■ PERTANYAAN LATIHAN ■
• A. Apakah tiap pernyataan berikut sesuai dengan teks bacaan? Jawab ya atau tidak dan kutip kata-kata teks yang menentukannya. (i) Universitas Indonesia memiliki empat belas fakultas yang siap menerima mahasiswa Universitas Tadulako. (ii) Nilai mata kuliah mahasiswa sit in dikeluarkan oleh PTN tempat mereka mengikuti kuliah. (iii) Perkuliahan tatap muka di kampus Universitas Tadulako direncanakan mulai Senin, 5 November 2018.
• B. Tulis ulang bagian teks bacaan dari "Sosialisasi program kuliah" sampai "kampus Untad selesai.", dengan mengganti "uang saku" menjadi "bantuan biaya hidup".
• C. Menurut teks bacaan, kepada siapa mahasiswa Untad harus menyampaikan minat mengikuti program sit in?

■ TEKS BACAAN ■
◇ ◇ ◇ ◇

     Sosialisasi program kuliah sementara untuk membantu mahasiswa Universitas Tadulako dilakukan dengan terbitnya surat edaran dari masing-masing universitas. Sebagai contoh, Universitas Indonesia (UI), melalui situs resminya menyatakan bahwa terdapat empat belas fakultas di UI yang siap menerima mahasiswa dari Universitas Tadulako. Khusus untuk fakultas kedokteran, mahasiswa yang dapat mengikuti program sit in adalah mahasiswa yang sudah memasuki masa klinik atau menjadi koasisten (koass). Pernyataan serupa pun dirilis oleh berbagai universitas di seluruh Indonesia. Bahkan beberapa universitas mengatakan bahwa apabila mahasiswa mengalami kekurangan dana akan diberikan uang saku dan disiapkan asrama. Program kuliah ini akan menjadi  tanggung jawab bersama sivitas akademika hingga proses revitalisasi kampus Untad selesai.
     Prosedur kuliah sementara (sit in) ditujukan bagi mahasiswa Untad yang sedang meninggalkan Palu dan berada di daerah yang berdekatan dengan salah satu perguruan tinggi negeri (PTN). Mahasiswa dipersilakan segera menghubungi dekan program studi terkait untuk menyampaikan minat mengikuti program sit in dengan menunjukan kartu pengenal yang sah. Setelah itu, data mahasiswa akan dicatat dan dilaporkan kepada pihak Untad untuk mendapat konfirmasi dan persetujuan. Namun, PTN yang dipilih hanya sebagai fasilitator tempat dan nilai mata kuliah tetap dikeluarkan oleh pihak Untad. PTN tersebut akan memberikan akses pada mahasiswa Untad untuk mengikuti proses pembelajaran sesuai ketentuan yang berlaku di masing-masing program studi. Sementara mahasiswa yang tetap berada di Sulawesi Tengah melaksanakan perkuliahan dengan sistem pembelajaran mandiri. Menurut hasil rapat koordinasi III yang dipublikasikan di situs resmi universitas, pihak kampus merencanakan perkuliahan tatap muka akan dilaksanakan mulai Senin, 5 November 2018 di kampus Universitas Tadulako dengan sistem pembelajaran diatur oleh masing-masing fakultas.

◇ ◇ ◇ ◇

■ DATA HASIL EKSTRAKSI ■

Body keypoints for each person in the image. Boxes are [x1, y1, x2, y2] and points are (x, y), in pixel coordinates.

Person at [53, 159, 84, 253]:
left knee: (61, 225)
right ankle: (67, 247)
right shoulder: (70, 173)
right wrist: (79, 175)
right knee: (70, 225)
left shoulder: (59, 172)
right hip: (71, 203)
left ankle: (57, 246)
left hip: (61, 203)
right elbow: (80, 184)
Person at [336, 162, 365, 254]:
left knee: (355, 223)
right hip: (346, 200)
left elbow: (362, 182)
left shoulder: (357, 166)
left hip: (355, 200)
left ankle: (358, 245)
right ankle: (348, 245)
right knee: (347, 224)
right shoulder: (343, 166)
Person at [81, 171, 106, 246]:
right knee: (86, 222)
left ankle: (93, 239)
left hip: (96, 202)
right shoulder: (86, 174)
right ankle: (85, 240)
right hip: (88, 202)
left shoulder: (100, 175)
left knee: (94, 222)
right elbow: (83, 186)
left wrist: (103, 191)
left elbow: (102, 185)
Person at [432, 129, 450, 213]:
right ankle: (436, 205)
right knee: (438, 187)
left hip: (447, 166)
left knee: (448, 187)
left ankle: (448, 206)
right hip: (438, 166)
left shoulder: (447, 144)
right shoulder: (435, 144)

◇ ◇ ◇ ◇

■ KUNCI JAWABAN ■
• A.
(i) Ya: "terdapat empat belas fakultas di UI yang siap menerima mahasiswa dari Universitas Tadulako"
(ii) Tidak: "PTN yang dipilih hanya sebagai fasilitator tempat dan nilai mata kuliah tetap dikeluarkan oleh pihak Untad"
(iii) Ya: "pihak kampus merencanakan perkuliahan tatap muka akan dilaksanakan mulai Senin, 5 November 2018 di kampus Universitas Tadulako"

• B.
Sosialisasi program kuliah sementara untuk membantu mahasiswa Universitas Tadulako dilakukan dengan terbitnya surat edaran dari masing-masing universitas. Sebagai contoh, Universitas Indonesia (UI), melalui situs resminya menyatakan bahwa terdapat empat belas fakultas di UI yang siap menerima mahasiswa dari Universitas Tadulako. Khusus untuk fakultas kedokteran, mahasiswa yang dapat mengikuti program sit in adalah mahasiswa yang sudah memasuki masa klinik atau menjadi koasisten (koass). Pernyataan serupa pun dirilis oleh berbagai universitas di seluruh Indonesia. Bahkan beberapa universitas mengatakan bahwa apabila mahasiswa mengalami kekurangan dana akan diberikan bantuan biaya hidup dan disiapkan asrama. Program kuliah ini akan menjadi  tanggung jawab bersama sivitas akademika hingga proses revitalisasi kampus Untad selesai.

• C. Kepada dekan program studi terkait.